A recent poll published by the liberal daily newspaper Der Standard saw him leading his opponents on 30%.

But how has this ‘composed young man’ managed to ‘outshine the current social democratic Chancellor, Christian Kern, as well as the far-right Heinz-Christian Strache, a friend of Marine le Pen?’ asks Gauquelin.

“He took power from the inside,” via the young Conservatives, explains Peter Jankowitsch, a former SPÖ Foreign Minister. “He hasn’t made a single mistake.”

“I was very young.”
‘When others when off on an Erasmus year, Mr Kurz was preparing his conquest of power.’

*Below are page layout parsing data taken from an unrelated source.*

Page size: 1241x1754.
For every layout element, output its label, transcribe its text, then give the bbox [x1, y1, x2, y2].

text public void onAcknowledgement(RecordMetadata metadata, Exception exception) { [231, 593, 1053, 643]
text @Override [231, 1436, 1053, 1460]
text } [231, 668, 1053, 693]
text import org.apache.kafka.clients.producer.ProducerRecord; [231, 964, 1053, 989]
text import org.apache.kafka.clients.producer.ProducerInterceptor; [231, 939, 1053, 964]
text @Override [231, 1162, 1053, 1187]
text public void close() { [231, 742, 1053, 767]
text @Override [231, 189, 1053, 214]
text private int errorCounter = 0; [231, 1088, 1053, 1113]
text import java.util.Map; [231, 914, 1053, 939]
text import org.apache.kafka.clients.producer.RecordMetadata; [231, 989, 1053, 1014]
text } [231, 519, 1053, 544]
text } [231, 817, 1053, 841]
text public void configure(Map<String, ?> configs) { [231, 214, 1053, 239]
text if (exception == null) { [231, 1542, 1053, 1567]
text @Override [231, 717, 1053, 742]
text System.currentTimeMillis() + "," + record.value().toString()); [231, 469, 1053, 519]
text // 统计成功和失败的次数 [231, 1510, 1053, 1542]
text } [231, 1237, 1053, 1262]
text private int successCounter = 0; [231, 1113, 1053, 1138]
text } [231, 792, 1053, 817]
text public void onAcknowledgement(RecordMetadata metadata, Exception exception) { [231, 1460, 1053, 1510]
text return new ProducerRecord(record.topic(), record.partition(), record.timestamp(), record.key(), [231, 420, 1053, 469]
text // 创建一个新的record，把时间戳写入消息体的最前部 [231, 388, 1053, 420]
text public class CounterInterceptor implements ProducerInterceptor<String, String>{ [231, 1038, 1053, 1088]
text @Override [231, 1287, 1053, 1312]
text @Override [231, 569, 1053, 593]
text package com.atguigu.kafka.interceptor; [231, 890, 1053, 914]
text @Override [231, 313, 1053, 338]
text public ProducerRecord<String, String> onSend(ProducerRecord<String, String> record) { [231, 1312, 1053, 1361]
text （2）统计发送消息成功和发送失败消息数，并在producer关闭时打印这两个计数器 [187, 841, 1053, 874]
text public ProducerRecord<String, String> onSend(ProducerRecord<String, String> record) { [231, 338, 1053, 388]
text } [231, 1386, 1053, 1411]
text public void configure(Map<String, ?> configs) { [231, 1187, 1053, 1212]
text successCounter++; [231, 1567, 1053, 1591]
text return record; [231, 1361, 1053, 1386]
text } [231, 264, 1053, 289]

“I was named as secretary of state for integration at just 24 years old,” he says, “it’s true that I was very young.”

“But now, after six years in government and two successive ministerial portfolios, no one can seriously say I lack experience.”

Bit by bit, he seduced his way into power, says Gauquelin, ‘putting together just the right network. CEOs, regional leaders, key editorialists: all were methodically approached and seduced.’

But none of that would have mattered though, says Profil, if he didn’t have a way of getting through to the people.

‘His Viennese accent is well-liked in the countryside, particularly because he doesn’t sound like an heir: his dad is a labourer, and his mum is a teacher.’

Mr Kurz wants more sovereignty for EU nation-states, and he has hard-line stances on refugees, immigration, and Turkey.